◆ Description of the task:
Leave every image out, and return the rest of the data word for word.

Top of Dataset extract

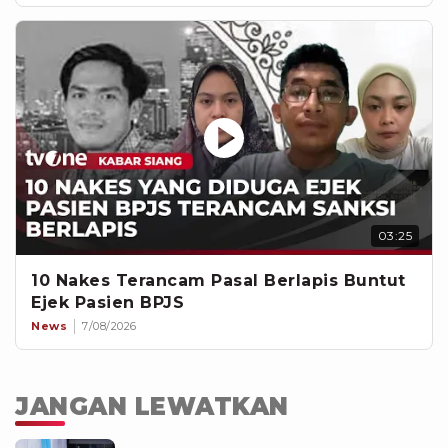
03:25
10 Nakes Terancam Pasal Berlapis Buntut
Ejek Pasien BPJS
News
7/08/2026
JANGAN LEWATKAN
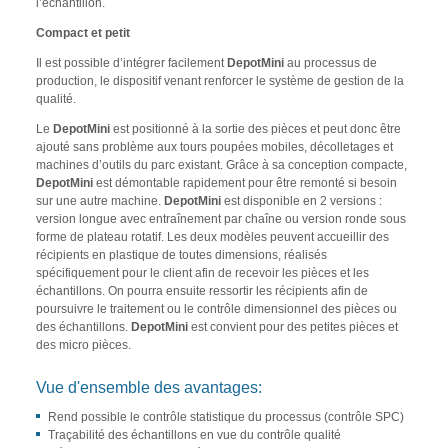
l’échantillon.
Compact et petit
Il est possible d’intégrer facilement
DepotMini
au processus de
production, le dispositif venant renforcer le système de gestion de la
qualité.
Le
DepotMini
est positionné à la sortie des pièces et peut donc être
ajouté sans problème aux tours poupées mobiles, décolletages et
machines d’outils du parc existant. Grâce à sa conception compacte,
DepotMini
est démontable rapidement pour être remonté si besoin
sur une autre machine.
DepotMini
est disponible en 2 versions :
version longue avec entraînement par chaîne ou version ronde sous
forme de plateau rotatif. Les deux modèles peuvent accueillir des
récipients en plastique de toutes dimensions, réalisés
spécifiquement pour le client afin de recevoir les pièces et les
échantillons. On pourra ensuite ressortir les récipients afin de
poursuivre le traitement ou le contrôle dimensionnel des pièces ou
des échantillons.
DepotMini
est convient pour des petites pièces et
des micro pièces.
Vue d'ensemble des avantages:
Rend possible le contrôle statistique du processus (contrôle SPC)
Traçabilité des échantillons en vue du contrôle qualité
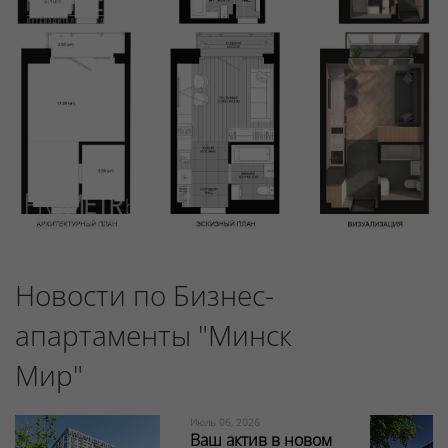
Новости по Бизнес-
апартаменты "Минск
Мир"
Июль 06, 2026
Ваш актив в новом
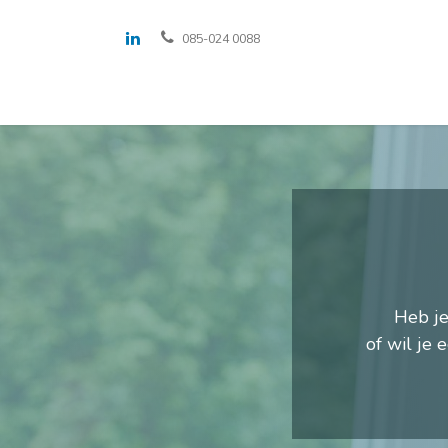
085-024 0088
Oplossingen
Voor wie
Over ons
Heb je
of wil je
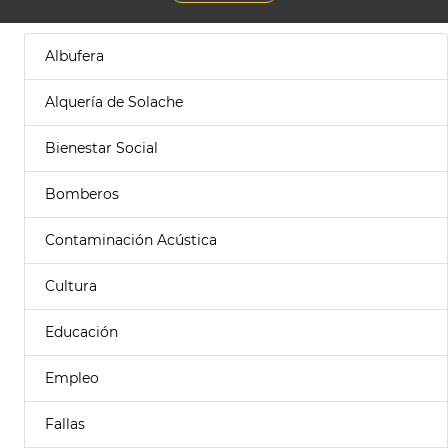
Albufera
Alquería de Solache
Bienestar Social
Bomberos
Contaminación Acústica
Cultura
Educación
Empleo
Fallas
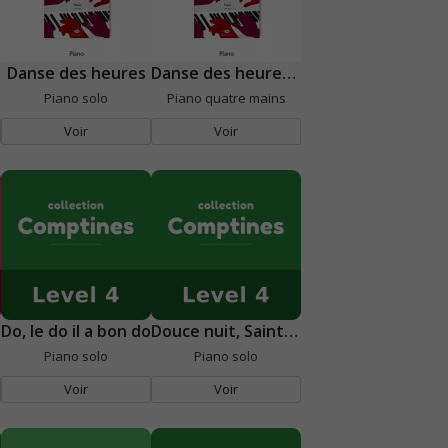
Danse des heures
Danse des heures (4 mains)
Piano solo
Piano quatre mains
Voir
Voir
Do, le do il a bon do
Douce nuit, Sainte nuit
Piano solo
Piano solo
Voir
Voir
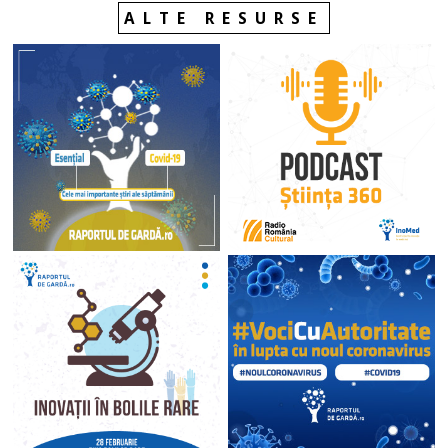
ALTE RESURSE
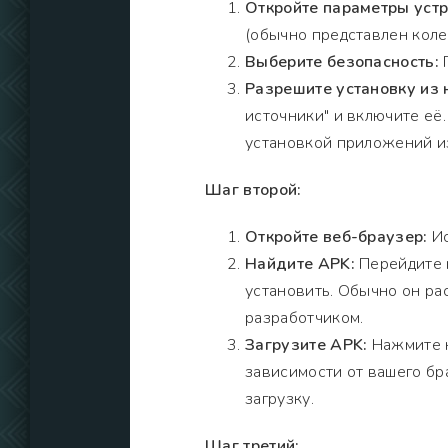
Откройте параметры устр
(обычно представлен коле
Выберите безопасность:
П
Разрешите установку из
источники" и включите её
установкой приложений из
Шаг второй:
Откройте веб-браузер:
Ис
Найдите APK:
Перейдите н
установить. Обычно он ра
разработчиком.
Загрузите APK:
Нажмите н
зависимости от вашего бр
загрузку.
Шаг третий:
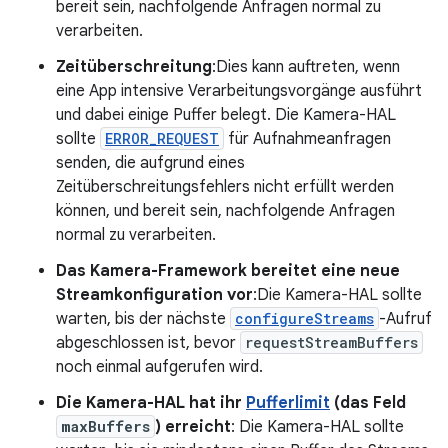
bereit sein, nachfolgende Anfragen normal zu
verarbeiten.
Zeitüberschreitung
:Dies kann auftreten, wenn
eine App intensive Verarbeitungsvorgänge ausführt
und dabei einige Puffer belegt. Die Kamera-HAL
sollte
ERROR_REQUEST
für Aufnahmeanfragen
senden, die aufgrund eines
Zeitüberschreitungsfehlers nicht erfüllt werden
können, und bereit sein, nachfolgende Anfragen
normal zu verarbeiten.
Das Kamera-Framework bereitet eine neue
Streamkonfiguration vor
:Die Kamera-HAL sollte
warten, bis der nächste
configureStreams
-Aufruf
abgeschlossen ist, bevor
requestStreamBuffers
noch einmal aufgerufen wird.
Die Kamera-HAL hat ihr
Pufferlimit
(das Feld
maxBuffers
) erreicht
: Die Kamera-HAL sollte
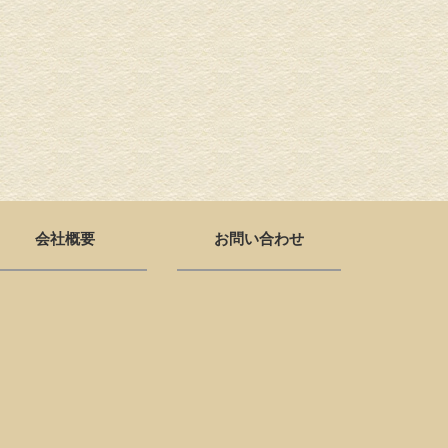
会社概要
お問い合わせ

Bottom of Dataset extract

◆ Output below:
03:25
10 Nakes Terancam Pasal Berlapis Buntut
Ejek Pasien BPJS
News
7/08/2026
JANGAN LEWATKAN
l’échantillon.
Compact et petit
Il est possible d’intégrer facilement
DepotMini
au processus de
production, le dispositif venant renforcer le système de gestion de la
qualité.
Le
DepotMini
est positionné à la sortie des pièces et peut donc être
ajouté sans problème aux tours poupées mobiles, décolletages et
machines d’outils du parc existant. Grâce à sa conception compacte,
DepotMini
est démontable rapidement pour être remonté si besoin
sur une autre machine.
DepotMini
est disponible en 2 versions :
version longue avec entraînement par chaîne ou version ronde sous
forme de plateau rotatif. Les deux modèles peuvent accueillir des
récipients en plastique de toutes dimensions, réalisés
spécifiquement pour le client afin de recevoir les pièces et les
échantillons. On pourra ensuite ressortir les récipients afin de
poursuivre le traitement ou le contrôle dimensionnel des pièces ou
des échantillons.
DepotMini
est convient pour des petites pièces et
des micro pièces.
Vue d'ensemble des avantages:
Rend possible le contrôle statistique du processus (contrôle SPC)
Traçabilité des échantillons en vue du contrôle qualité
Новости по Бизнес-
апартаменты "Минск
Мир"
Июль 06, 2026
Ваш актив в новом
085-024 0088
Oplossingen
Voor wie
Over ons
Heb je
of wil je
Albufera
Alquería de Solache
Bienestar Social
Bomberos
Contaminación Acústica
Cultura
Educación
Empleo
Fallas
Danse des heures
Danse des heures (4 mains)
Piano solo
Piano quatre mains
Voir
Voir
Do, le do il a bon do
Douce nuit, Sainte nuit
Piano solo
Piano solo
Voir
Voir
ALTE RESURSE
Откройте параметры устр
(обычно представлен коле
Выберите безопасность:
П
Разрешите установку из
источники" и включите её
установкой приложений из
Шаг второй:
Откройте веб-браузер:
Ис
Найдите APK:
Перейдите н
установить. Обычно он ра
разработчиком.
Загрузите APK:
Нажмите н
зависимости от вашего бр
загрузку.
Шаг третий:
bereit sein, nachfolgende Anfragen normal zu
verarbeiten.
Zeitüberschreitung
:Dies kann auftreten, wenn
eine App intensive Verarbeitungsvorgänge ausführt
und dabei einige Puffer belegt. Die Kamera-HAL
sollte
ERROR_REQUEST
für Aufnahmeanfragen
senden, die aufgrund eines
Zeitüberschreitungsfehlers nicht erfüllt werden
können, und bereit sein, nachfolgende Anfragen
normal zu verarbeiten.
Das Kamera-Framework bereitet eine neue
Streamkonfiguration vor
:Die Kamera-HAL sollte
warten, bis der nächste
configureStreams
-Aufruf
abgeschlossen ist, bevor
requestStreamBuffers
noch einmal aufgerufen wird.
Die Kamera-HAL hat ihr
Pufferlimit
(das Feld
maxBuffers
) erreicht
: Die Kamera-HAL sollte
会社概要
お問い合わせ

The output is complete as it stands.